The evening ends with a French chanson about the wonders of amour, delivered by Josefin Platt with the proficiency of a trained songstress. Given the shortage of loving and lasting relationships in Pommerat’s panorama, concluding it with a love song confirms the author’s fine sense of irony.

In 1935 — two years after Hitler seized power — the American novelist, dramatist, and journalist Sinclair Lewis published a novel in which he imagined the rise of a populist rabble-rouser and narcissistic boaster who wins the presidential election and turns the country into a tyrannical rogue state. Last year, It Can ‘t Happen Here was reprinted and became a bestseller in the United States.

Although the novel has been translated into German (Das ist bei uns nichr mögiich), the stage version which Christopher Rüping presents at the Kammerspiele, Deutsches Theater’s small auditorium, is billed under the original English title. Rüping devised a glitzy variety show that takes great liberty with the original, to put it mildly.

Lewis’ visionary and topical tale has been translated into bustling activity and deafening music (by Christoph Hart) which – as if it wasn’t blaring enough — is amplified by the frequent intervention of a percussionist (Matze Pröllochs), raising the decibel level close to the legal limit.

 

Part of the ensemble in The Reunification of the Two Koreas.
Photo credit: Birgit Hupfeld.

 

Felix Goeser as the would-be president Buzz Windrip is dressed in a ridiculous tiger-patterned outfit that makes him look like an ageing rock star (costumes: Lene Schwind). He bellows rousing speeches into a microphone, frisks about the stage to Christoph Hart’s rock and rap numbers, and storms up and down a metal staircase that dominates the stage (design Julian Marbach). He boasts of having no education and never reading books (“Life has been my school”) and proclaims his ambition to exercise absolute power (“Congress will not be allowed to adopt any measure without my OK”). Lee Sarason (Michael Goldberg), Windrip’s campaign manager and strategist, later on his short-lived successor, is as ruthless as his boss. He rails against the press and threatens all opponents with prosecution for disobedience.

Alas, in Rüping’s staging these men come across as clownish entertainers rather than menacing as clownish entertainers rather than menacing and intimidating miscreants.

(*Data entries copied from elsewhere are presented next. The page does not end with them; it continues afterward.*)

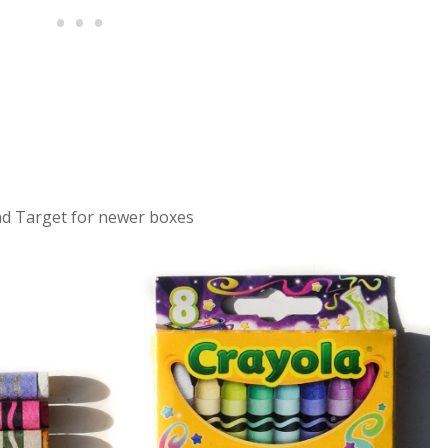
d Target for newer boxes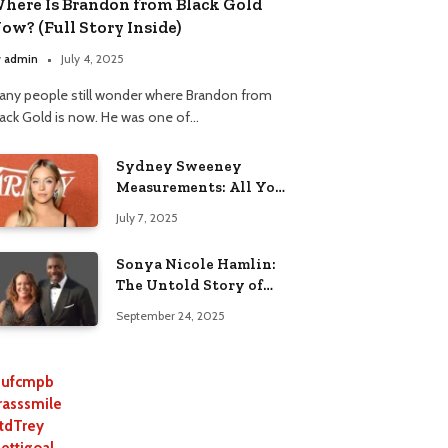
here Is Brandon from Black Gold
ow? (Full Story Inside)
y
admin
July 4, 2025
any people still wonder where Brandon from
lack Gold is now. He was one of…
Sydney Sweeney
Measurements: All You
Need to Know
July 7, 2025
Sonya Nicole Hamlin:
The Untold Story of
Idris Elba’s Ex-Wife
September 24, 2025
ufcmpb
rasssmile
tdTrey
lettigoal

Occasionally there is an attempt at humour, as when Windrip throws an inauguration party and invites the audience onto the stage for a snack of vegetarian hotdogs (I counted thirteen spectators who followed the invitation; an estimated twenty portions went back to the caterer). Hilarity subsides when a jingoistic colonel (Benjamin Lillie) puts an end to the reign of the jumping jacks: he stages a putsch, orchestrates Windrip’s assassination, and takes over as the country’s Führer.

This rumpus is quite evidently intended to attract young spectators, and it did. The youngsters in the audience, clearly the majority, loved it. Only once, when a journalist (Camill Jammal) is savagely tortured and then sentenced to death, does gimmicky entertainment give way to an earnest treatment of Lewis’ gruesome tale. The rest is  … hullabaloo.